Depois de algum tempo tendo problemas com o blog, hoje dia 17 de Setempro de 2013 eu consegui arrumar o lealt e o template. Estarei postando alguns textos que já tenho pronto. E para deixar bem claro, todos os textos que aqui são postados são registrados por data e hora de postagem pelo blogspot que faz parte do google.com. Os textos que não são de minha autoria terão o nome do autor em baixo do texto em questão. Já os que não têm nome por logica devera ser os meus. Espero que gostem do blog, e agradeço se puderem comentar as postagens.

Grato: Welder Campos Rodrigues.

Sobre a desistência de um suicida.



Eu queria ser poeta. Mais sou apenas um contador de historias.

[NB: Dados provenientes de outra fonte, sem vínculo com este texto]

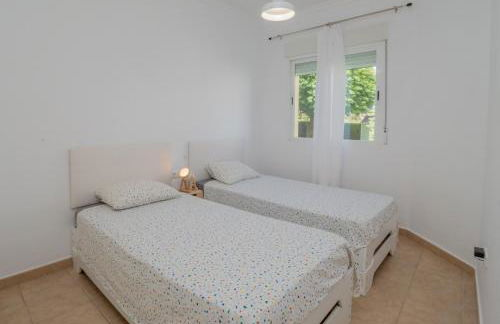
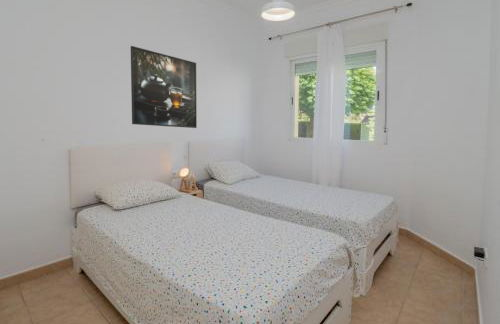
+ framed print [130,45,198,129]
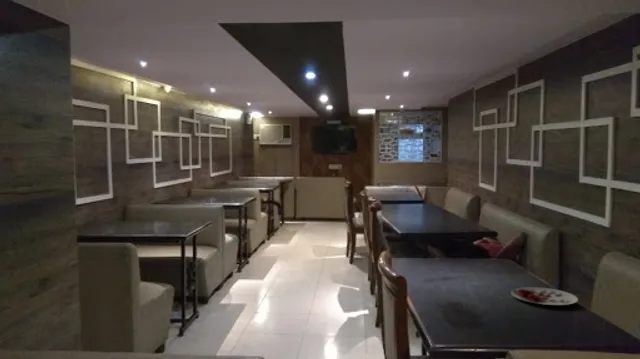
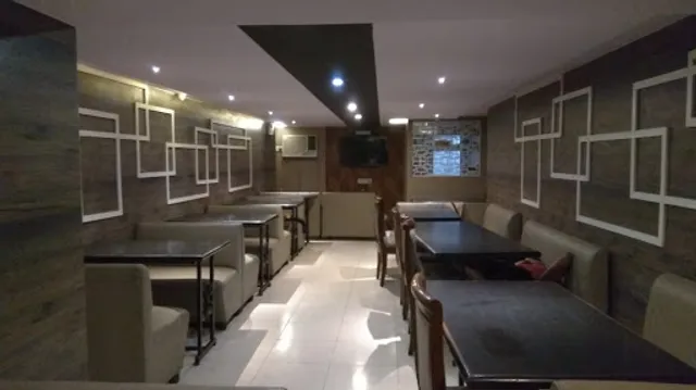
- plate [510,286,579,306]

É muito mais do que mistério. É a impossibilidade acontecendo bem diante de olhos incrédulos e bestificados.
O inimaginável, a maldição sem explicação.
É como o vento que ninguém vê, mas sabemos que está ali.
Não é questão de crença ou credo. É questão de estar simplesmente ali, vivo, injustificável, mas real.
Estamos respirando algo, mas não vemos o que. Confiamos que aquilo é bom, mas não sabemos porque. Nos mantêm vivos, sem ter pra que.
Acreditamos naquelas migalhas de verdade, naquilo que chamamos de ‘’ É porque é, e cale a boca.’’  
Eu não consigo e nem posso não acreditar. Mas eu gostaria. Eu gostaria de dizer que isso tudo não passa de ilusão, um truque de mágica barato. Mas o ilusionista morre e a charada atravessa gerações.
Onde está o segredo, o coelho entrando na cartola previamente furada, o homem na platéia escolhido aleatoriamente que já sabia e decorou tudo o que precisava fazer?
Eu queria que alguém arrancasse o meu coração doente de seu refúgio e dissesse que toda essa dor é uma mentira como o bicho-papão.
Há tempos eu consigo dormir no escuro, mas por poucos anos eu sempre olhava o que estava debaixo da cama. A mentira era real, o medo estava dormindo comigo.
O que se passa, então, poderia ser uma segunda infância.
Uma mentira que se repete.
Uma mentira bonita que atravessou décadas, milênios e parou em mim, crescido, forte o bastante para não temer aquilo que só existe numa imaginação fértil e fétida.
Eu queria ser maior que tudo isso. Comprovar cientificamente que o que bate em meu peito me mantém vivo e só.
Como o ar, que eu também não vejo, mas sinto. E não consigo. Não consigo balbuciar uma só palavra sem que o peso da realidade me ponha encolhido debaixo do cobertor, temendo um monstro vazio, algo irreal que dói e latina, que arranca e apodrece todas as raízes dentro de mim que mantive em cativeiro, em segredo.
Como algo pode continuar doendo, se não existe?
Ou melhor, se nunca existiu.
Nada pode criar vida sem que algo ou alguém o tenha criado. Ninguém nunca me disse que o bicho papão teve mãe. Ninguém nunca me disse que Papai Noel já foi um feto. Parece que a mentira já veio de barba feita.
É assim que eu sinto.
As colunas invisíveis são ainda piores e mais maciças do que qualquer espécie de concreto, porque elas nunca são derrubadas.
Esse sofrimento todo é como as larvas que surgem dentro de um pote de macarrão fechado, como fungos que povoam os pães trancados, completamente trancados, dentro da geladeira.
Por que dói?
Eu só sei que dói.
Até que se prove o contrário, que se veja o ar, que a máscara caia, o que me mantém vivo, continuará doendo como a tristeza que me dói.
E talvez seja isso mesmo e eu só não queira admitir. Se eu parar de mentir, se eu disser que não está tudo bem, eu morro.
Como morreria se parasse de respirar.
Respirar aquilo que eu não vejo, não ouço, mas sinto.
O coração dolorido e machucado é a resposta que eu não quero ver.
Eu só estou vivo porque a tristeza me permite viver.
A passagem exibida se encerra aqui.